41:45 Transport cost is zero or negligible.
While we covered this a little in terms of how network bandwidth is not infinite, it’s also not free. Even if the network is entirely owned by you, every packet transmitted has a cost, in terms of time and maintenance to transmit it. If you are regularly and unnecessarily saturating the network, the administrators will often want to get better, more expensive hardware to deal with the load. If you are on a cloud provider, you are often charged directly for network use.
This means that you can’t ignore bandwidth costs in the design of your application. It’s entirely possible for an application to work perfectly and still generate bandwidth costs that make it too expensive to be worth using. This isn’t just restricted to your internal bandwidth – you need to be aware of what you are doing to client bandwidth.
45:35 The network is homogeneous.
You also can’t safely assume that cost, latency, bandwidth restrictions, and likelihood of network failure are the same throughout the network. Your code may well be running in different data centers. The speed between nodes in the data center may be fast, but the speed between may not. You may have clients that are occasionally or even regularly disconnected, like mobile users. There may be some slow links in the architecture for various reasons.
“Sometimes data centers have problems with their connections, all it takes is a back hoe”
There are a few things this implies. You have to code defensively around network errors, including complete failures and security issues. You cannot assume that any two network calls sent in order will complete in order. You have to consider carefully how your application’s network use may impact your clients. You don’t want to saturate a critical network with requests for something that isn’t critical.

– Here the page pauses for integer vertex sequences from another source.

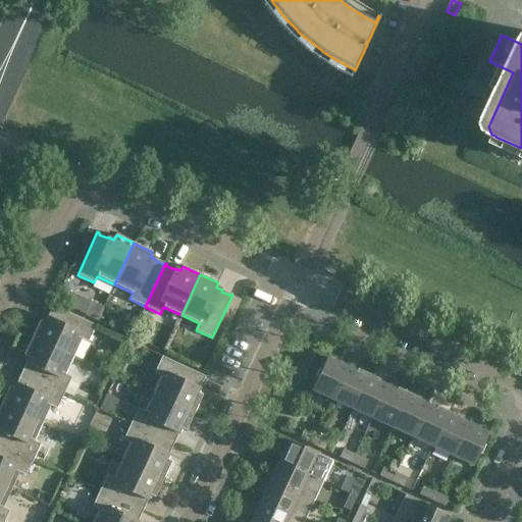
[(86,315),(97,320),(102,307),(92,302),(86,315)]
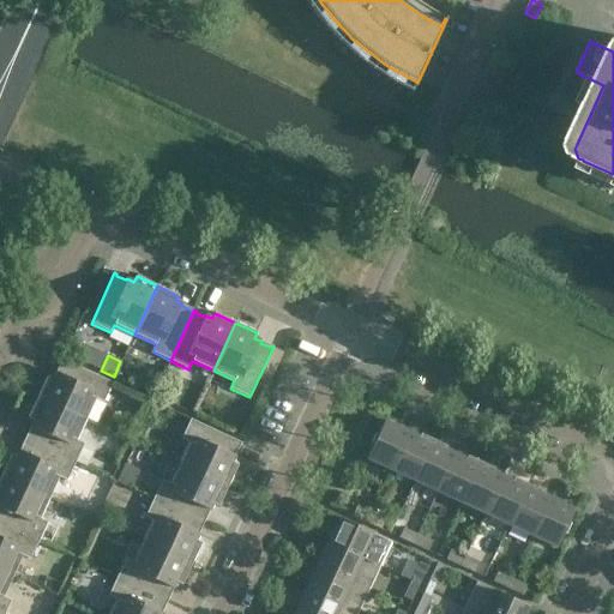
[(48,377),(37,397),(86,420),(96,399),(103,403),(113,383),(62,360),(61,362),(62,362),(58,373),(56,372),(53,379),(48,377)]
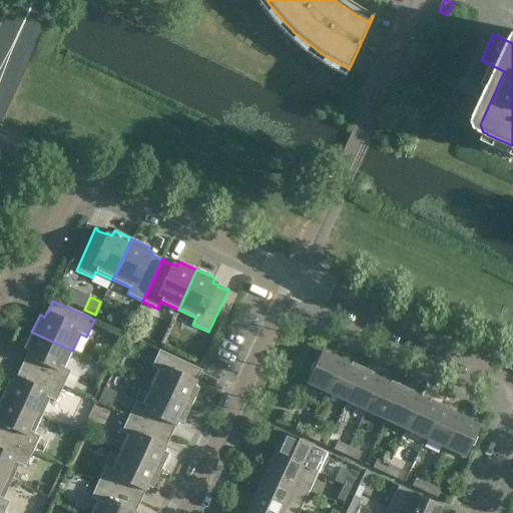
[(64,368),(72,351),(31,332),(23,350),(28,352),(25,358),(26,358),(23,366),(21,366),(21,367),(63,387),(70,371),(64,368)]
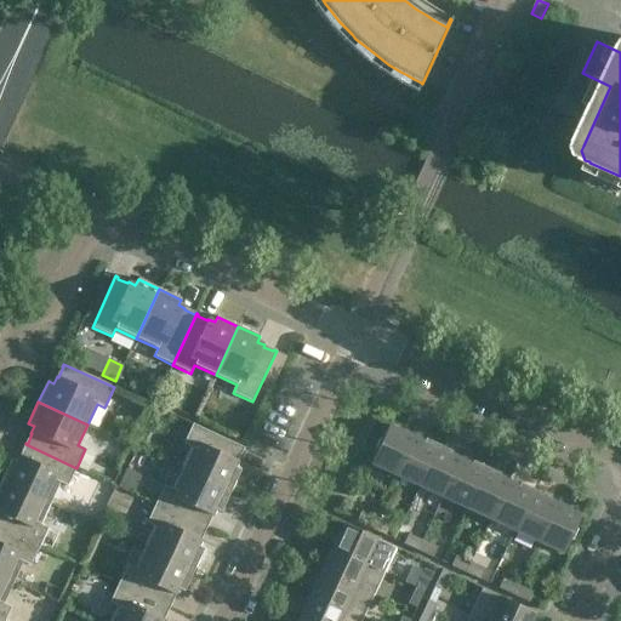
[(192,448),(182,468),(231,491),(240,471),(235,467),(238,461),(237,460),(241,450),(243,450),(244,448),(193,425),(183,444),(192,448)]
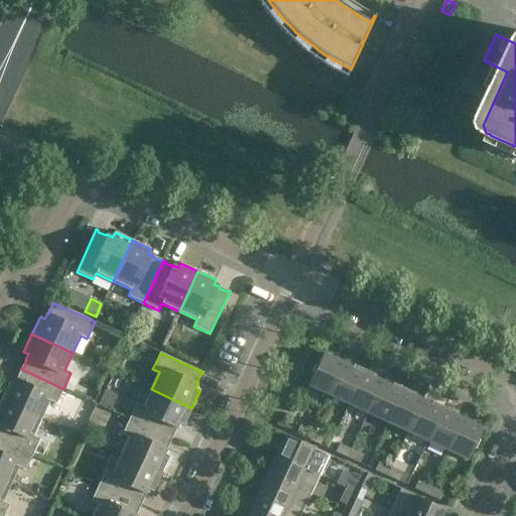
[(329,395),(344,363),(323,354),(317,365),(315,364),(310,374),(312,375),(307,386),(329,395)]
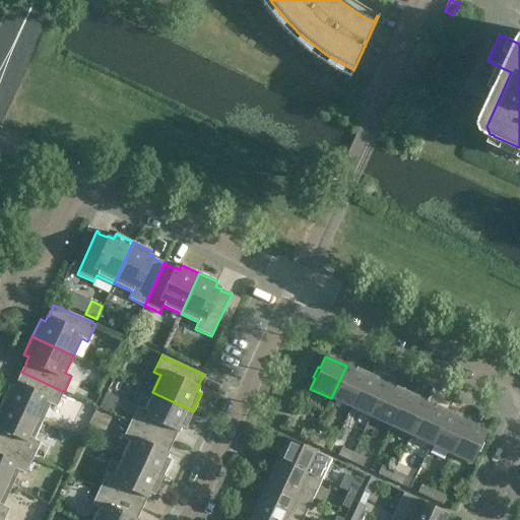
[(351,407),(368,373),(355,368),(354,370),(346,366),(331,398),(351,407)]
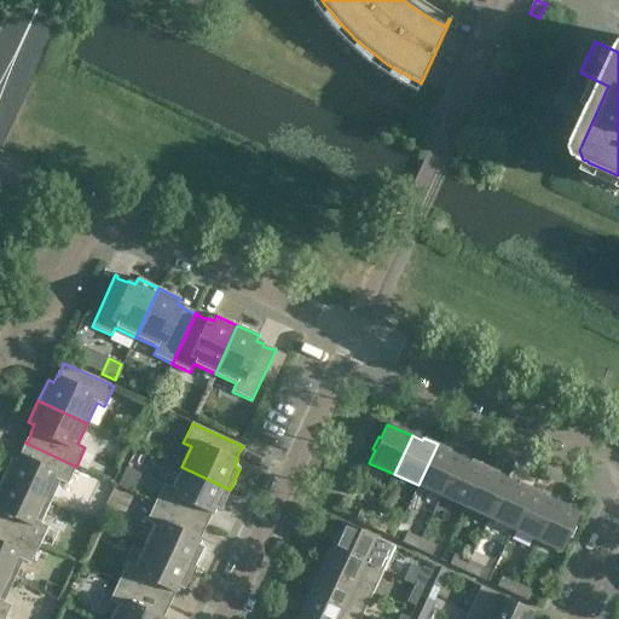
[(68,485),(76,467),(25,443),(24,444),(27,444),(22,455),(21,453),(17,461),(11,458),(1,479),(50,502),(59,481),(68,485)]
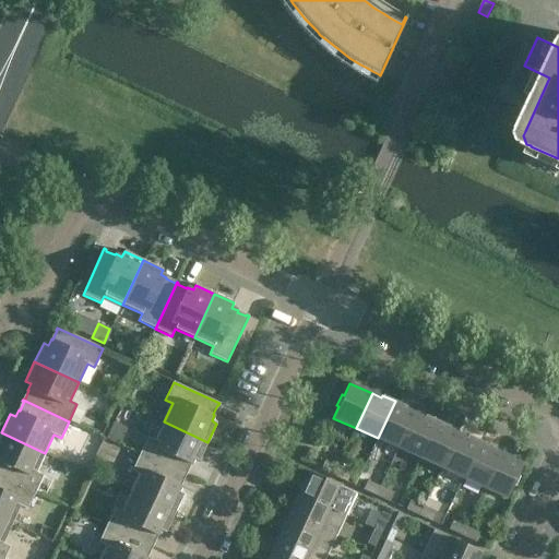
[(399,449),(415,414),(406,409),(407,406),(395,401),(378,438),(399,449)]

How IoT is Making Distributed Computing Cool Again
Distributed Computing has historically been relegated to academia, military and large tech enterprises. Those distributed computing concepts will be critical to the success of internet of things initiatives. For example, Ford Motor Company’s invested $182.2 million into Pivotal, a cloud-based software and services company. This article talks about how the internet of things will bring distributed computing and how it handles data to the forefront of development.
Tricks of the Trade
Be careful of the implicit assumptions you make. This can be anything from assuming that a member of the other political party is necessarily hostile, to normalcy bias, wherein you think things will remain stable because they have been while you are looking. Pattern matching is generally helpful, except when a pattern is disrupted and you aren’t prepared for it.